Simplifications and factual errors in the Invisible Children video have come under fire in Africa and the west. Even criticism of Invisible Children's campaign has benefited from the group's internet celebrity. Ugandan blogger Rosebell Kagumire's challenge to the group for its 'saviour complex' projecting itself as a team of western heroes coming to the rescue of helpless Africans flashed across the internet.


Kagumire has now provoked a deeper debate about how to deal with war crimes and forced Invisible Children to respond.
Invisible Children replied that 95% of its leadership and staff on the ground are Ugandan – whatever the impression given of American command and control in their video releases.


Outgoing ICC prosecutor Luis Moreno Ocampo fulsomely welcomed the publicity machine unleashed by Invisible Children. Such a breakthrough might rescue his legacy a little in Africa before he hands over to Bensouda.


Two years ago the group pressured members of the US Congress to pass a law demanding presidential action against Kony. That's why President Barack Obama despatched 100 US special forces officers to Central African Republic, Uganda and Congo-Kinshasa to back the regional hunt for Kony.

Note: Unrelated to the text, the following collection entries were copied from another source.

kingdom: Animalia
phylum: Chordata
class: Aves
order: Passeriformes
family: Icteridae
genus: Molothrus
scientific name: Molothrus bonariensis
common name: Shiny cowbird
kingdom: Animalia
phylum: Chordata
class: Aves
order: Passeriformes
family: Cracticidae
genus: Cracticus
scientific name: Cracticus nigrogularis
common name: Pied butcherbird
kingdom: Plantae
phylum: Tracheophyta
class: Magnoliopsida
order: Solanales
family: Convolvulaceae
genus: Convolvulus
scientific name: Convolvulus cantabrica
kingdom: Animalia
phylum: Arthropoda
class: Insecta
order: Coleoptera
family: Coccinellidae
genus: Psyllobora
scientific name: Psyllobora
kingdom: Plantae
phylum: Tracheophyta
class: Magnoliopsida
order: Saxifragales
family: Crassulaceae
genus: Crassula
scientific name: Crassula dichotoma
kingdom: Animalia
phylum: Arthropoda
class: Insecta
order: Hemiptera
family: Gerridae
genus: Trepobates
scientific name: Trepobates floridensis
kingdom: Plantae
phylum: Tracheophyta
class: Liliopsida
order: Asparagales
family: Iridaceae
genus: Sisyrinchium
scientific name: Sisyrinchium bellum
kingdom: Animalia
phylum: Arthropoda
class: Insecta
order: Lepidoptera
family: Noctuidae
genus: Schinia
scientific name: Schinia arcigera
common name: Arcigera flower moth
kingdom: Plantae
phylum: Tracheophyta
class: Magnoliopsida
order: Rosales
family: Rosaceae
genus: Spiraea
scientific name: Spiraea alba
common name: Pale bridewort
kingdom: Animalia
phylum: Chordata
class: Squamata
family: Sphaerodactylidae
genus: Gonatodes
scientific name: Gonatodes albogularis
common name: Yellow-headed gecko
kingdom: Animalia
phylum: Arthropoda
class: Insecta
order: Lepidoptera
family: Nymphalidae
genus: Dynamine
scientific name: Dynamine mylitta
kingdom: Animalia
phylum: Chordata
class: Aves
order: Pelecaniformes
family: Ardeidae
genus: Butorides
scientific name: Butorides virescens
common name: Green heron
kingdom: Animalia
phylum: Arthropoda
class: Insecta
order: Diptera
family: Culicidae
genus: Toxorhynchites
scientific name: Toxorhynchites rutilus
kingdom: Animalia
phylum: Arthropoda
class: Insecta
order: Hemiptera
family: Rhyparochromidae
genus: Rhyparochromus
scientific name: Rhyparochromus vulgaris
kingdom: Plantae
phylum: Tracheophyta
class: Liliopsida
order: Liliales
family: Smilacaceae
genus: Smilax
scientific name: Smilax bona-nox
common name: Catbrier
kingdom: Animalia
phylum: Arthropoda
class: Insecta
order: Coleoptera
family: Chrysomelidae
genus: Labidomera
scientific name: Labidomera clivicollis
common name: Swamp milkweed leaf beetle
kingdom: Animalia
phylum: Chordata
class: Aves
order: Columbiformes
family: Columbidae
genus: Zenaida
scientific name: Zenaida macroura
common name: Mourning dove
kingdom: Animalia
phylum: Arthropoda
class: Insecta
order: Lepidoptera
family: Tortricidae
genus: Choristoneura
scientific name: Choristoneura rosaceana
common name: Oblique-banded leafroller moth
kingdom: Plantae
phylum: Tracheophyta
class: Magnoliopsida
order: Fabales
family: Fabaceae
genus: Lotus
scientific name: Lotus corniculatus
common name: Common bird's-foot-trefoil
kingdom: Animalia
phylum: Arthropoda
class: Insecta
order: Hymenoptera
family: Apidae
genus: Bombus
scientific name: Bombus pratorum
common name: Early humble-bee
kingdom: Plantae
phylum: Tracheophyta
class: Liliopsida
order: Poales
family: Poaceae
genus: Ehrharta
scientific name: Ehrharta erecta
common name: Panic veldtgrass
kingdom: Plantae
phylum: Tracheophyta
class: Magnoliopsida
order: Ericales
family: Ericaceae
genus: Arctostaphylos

With a budget of $30 million and a deadline of a year, it's a tiny contingent compared to US deployments in Iraq and Afghanistan. But if it succeeds in apprehending Kony, Invisible Children will take a slice of the credit.


For more conventional and rarefied proponents of international justice, it raises more questions about mobilising support for their causes as well as the status the International Criminal Court's indictments. The US, which is not a member, is the first country to take serious action to enforce an arrest warrant from the court.